Three subtypes of cryoglobulins are characterized, according to immunoglobulin type:
- Type I cryoglobulins (10%-15% of cases) are monoclonal cryoglobulins typically made of IgM and sometimes IgA or IgG. Type I cryoglobulinemia is associated with B-cell lymphoproliferative disorders (most commonly multiple myeloma and Waldenström macroglobulinemia). The monoclonal cryoglobulins precipitate at lower temperatures, leading to vascular occlusion and ischemic damage of tissues. Typically, acral areas are affected.
- Type II (50%-60% of cases) and type III (30%-40% of cases) cryoglobulins are mixed cryoglobulins that consist of a rheumatoid factor (IgM) complexed with either a monoclonal IgG (type II) or a polyclonal IgG or non-immunoglobulin serum component (type III). Mixed cryoglobulinemias are caused by chronic B-cell activation that leads to immune complex formation (IgM / IgG) and deposition in small and medium vessels, resulting in vasculitis. The majority of cases (80%-90%) are associated with chronic hepatitis C virus (HCV) infection.

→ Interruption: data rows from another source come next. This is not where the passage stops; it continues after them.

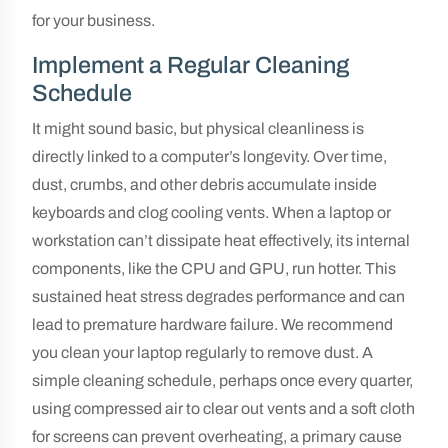
for your business.
Implement a Regular Cleaning
Schedule
It might sound basic, but physical cleanliness is
directly linked to a computer’s longevity. Over time,
dust, crumbs, and other debris accumulate inside
keyboards and clog cooling vents. When a laptop or
workstation can’t dissipate heat effectively, its internal
components, like the CPU and GPU, run hotter. This
sustained heat stress degrades performance and can
lead to premature hardware failure. We recommend
you clean your laptop regularly to remove dust. A
simple cleaning schedule, perhaps once every quarter,
using compressed air to clear out vents and a soft cloth
for screens can prevent overheating, a primary cause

Other infections (hepatitis B virus, HIV, Epstein-Barr virus, cytomegalovirus, leprosy, and, more rarely, other viral, bacterial, and parasitic infections) and rheumatological conditions (systemic lupus erythematosus, rheumatoid arthritis, and Sjögren syndrome) have also been associated. Due to chronic B-cell stimulation, cryoglobulinemia is associated with the development of malignant B-cell lymphoproliferative disease, in particular non-Hodgkin lymphoma (35 times higher risk than the general population). When no underlying cause is identified, it is designated as essential mixed cryoglobulinemia.
D89.1 – Cryoglobulinemia
30911005 – Cryoglobulinemia
- Cryofibrinogenemia – Cold precipitable proteins are found in plasma but not in serum.
- Cholesterol emboli – Associated with a recent history of vascular intervention or thrombolytic therapy. Most often affects toes and feet.
- Disseminated intravascular coagulation (DIC) – Presents as diffuse cyanotic lesions, palpable purpura, bullae, or petechiae often associated with bacterial sepsis. Also associated with thrombosis and bleeding.
- Coumadin (warfarin) necrosis – Typically occurs 3-5 days after warfarin initiation.
- Purpura fulminans – Associated with DIC and bacterial sepsis.
- Cocaine levamisole toxicity – Look for purpura on the helix of the ear.
- Raynaud disease – Presents as reversible white or blue discoloration of distal digits triggered by cold exposure or stress.
- Waldenström macroglobulinemia – Associated with cryoglobulinemia. May also cause amyloidosis and cutaneous macroglobulinosis (skin-colored to red papules).
- Livedoid vasculopathy – Presents as ulcers on the lower extremities that resolve as stellate scars. Associated with autoimmune connective tissue disease and coagulopathy.
- Chilblains (perniosis) – Look for symmetric, erythematous papules in an acral distribution 12-24 hours after cold exposure. Most common in children and middle-aged women.
- Heparin-induced thrombocytopenia – Typically occurs 5-14 days after starting heparin. Thrombocytopenia is indicative.
- Thrombotic thrombocytopenic purpura / hemolytic uremic syndrome – Presents with microangiopathic anemia and thrombocytopenia. Schistocytes may be seen on peripheral blood smear.
- Homocysteinemia – Look for developmental delay, ectopia lentis, and marfanoid body habitus.
- Thrombophilia (protein C and protein S deficiencies, antithrombin III deficiency, prothrombin G202120A mutation, factor V Leiden deficiency) – Characterized by recurrent venous thromboembolism.
- Sickle cell disease – Look for anemia on CBC. Hemoglobin electrophoresis and sickling test are diagnostic.